3.Bölüm: Evrensel İnsan Haltları
“Gezegendeki büyük avcıların çoğu muhteşem yaratıklar; milyonlarca yıl süren hâkimiyetleri sayesinde kendilerine olağanüstü derecede güveniyorlar. Sapiens ise adeta bir muz cumhuriyetinin diktatörü gibi. Daha yakın zamana kadar savandaki orta hâili yaratıklar olduğumuz için hâlâ korku ve endişelerle doluyuz, ve bu da bizi fazlasıyla zalim ve tehlikeli kılıyor.

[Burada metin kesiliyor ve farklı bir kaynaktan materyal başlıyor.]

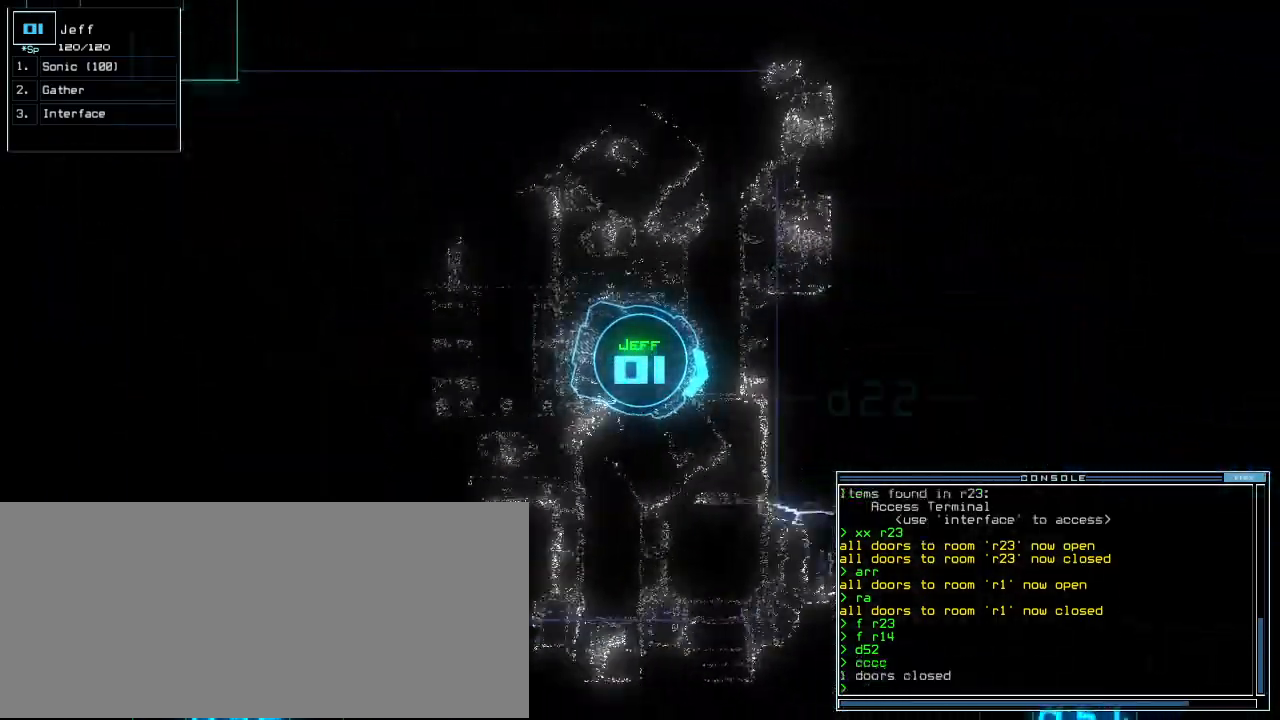
{"keys": [], "events": [[21, "space", "down"], [83, "space", "up"]]}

Ölümcül savaşlardan çevre felaketlerine pek çok tarihsel kötülük, bu çok hızlı gerçekleşen sıçramadan kaynaklanıyor.” İnsanlık tarihine Harari’nin bu tanımdan da yola çıkarak bakacak olursak bizim zaaflarımız bizi konvensiyonel ideolojilere itme ihtimallerini kuvvetlendiriyor, bu anlam dar geldi bir büyük bedenini alayımcı toptancı zihniyetlere kanalize oluşumuzu bir nebze açıklayabiliyor ilerleyen tarihlere de bakacak olduğumuzda konvensiyonel zihniyet yapılarının doğuşunun kritik olay ve durumlarda geliştiğini görebiliriz bu da zaaf menşeili tohumların yanlış yeşermesiyle oluşan analitik düşünce kuraklığı aslında.Bir diğer bakışla Donald Hoffman’ın analojisinden yola çıkacak olursak mario gibi bir oyunda hayal edin kendinizi Mario’nun amacı nedir ödülleri toplamak ve hayatta kalmak tuzaklardan kaçmak amaç bu ama mario olarak şunu yaptığınızı düşünün ödül ve cezayı bırakıp sistemin nasıl işlediğini düşünmeye başladığınızı bu sefer n’olur? Oyunu kaybedersiniz. Hoffman’da diyor ki hakikatin bilgisine sahip olmak bize evrimsel bir üstünlük sağlamadığı için hakikatı kavramak için evrimleşmedik böyle bir kapasiteye sahip değiliz belki hiç bilemeyeceğiz.